BEGIN DATA RECORDS

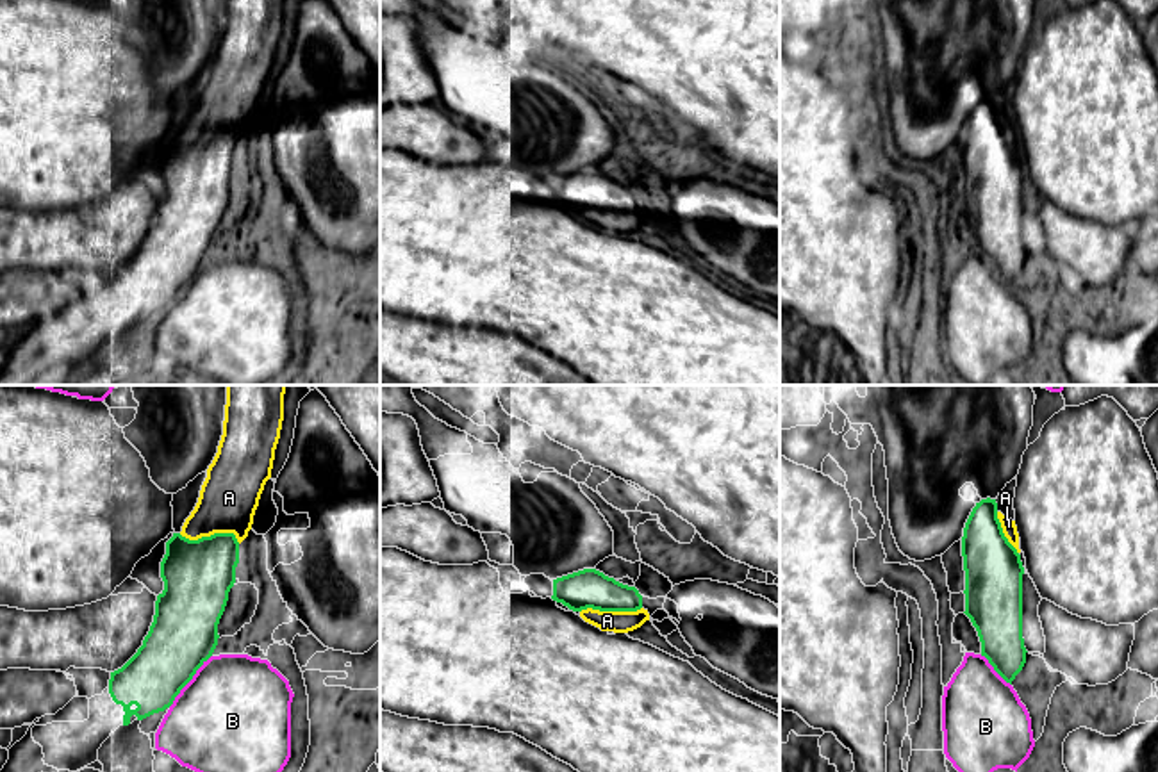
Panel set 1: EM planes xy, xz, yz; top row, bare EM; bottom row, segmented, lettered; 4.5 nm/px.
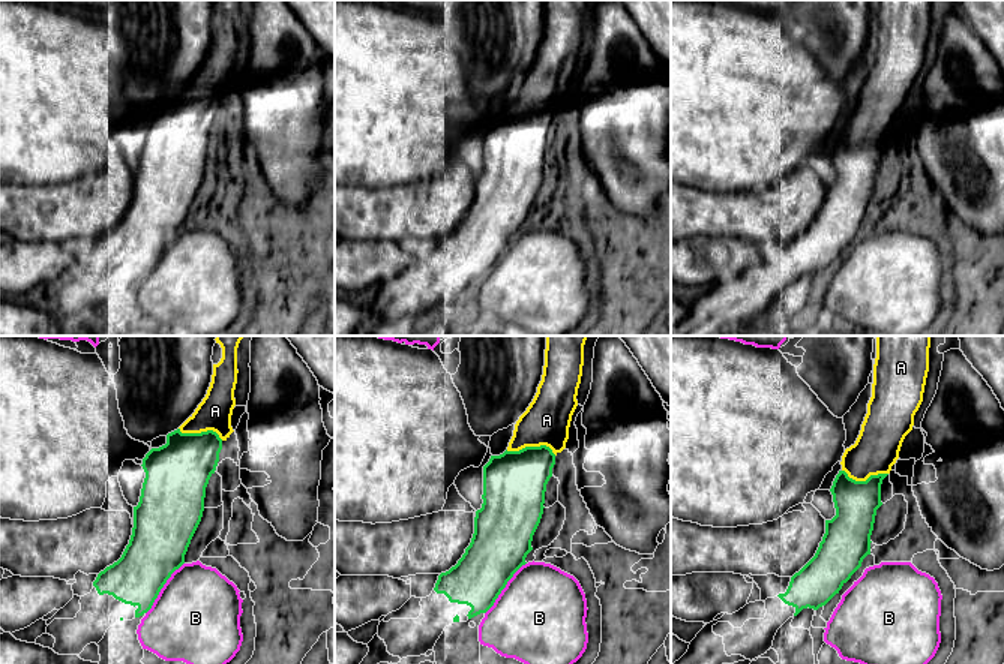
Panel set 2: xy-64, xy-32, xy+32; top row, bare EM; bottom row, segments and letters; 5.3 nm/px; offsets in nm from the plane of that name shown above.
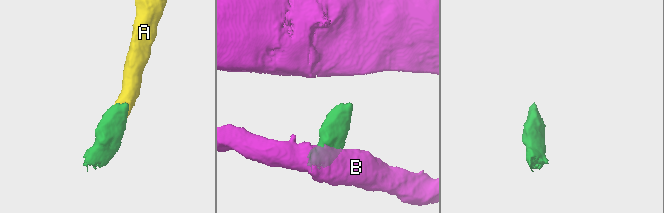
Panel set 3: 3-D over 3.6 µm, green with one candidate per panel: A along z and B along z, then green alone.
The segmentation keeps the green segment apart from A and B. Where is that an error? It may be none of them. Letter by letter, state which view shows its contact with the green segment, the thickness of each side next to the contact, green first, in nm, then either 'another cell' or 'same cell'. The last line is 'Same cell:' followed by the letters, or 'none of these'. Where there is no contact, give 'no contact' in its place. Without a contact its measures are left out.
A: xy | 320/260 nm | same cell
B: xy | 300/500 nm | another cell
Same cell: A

END DATA RECORDS

(EXERCISE DESCRIPTION): How many lines of these entries contain the string "bare"? Reply with the number alone.

(EXERCISE OUTPUT): 2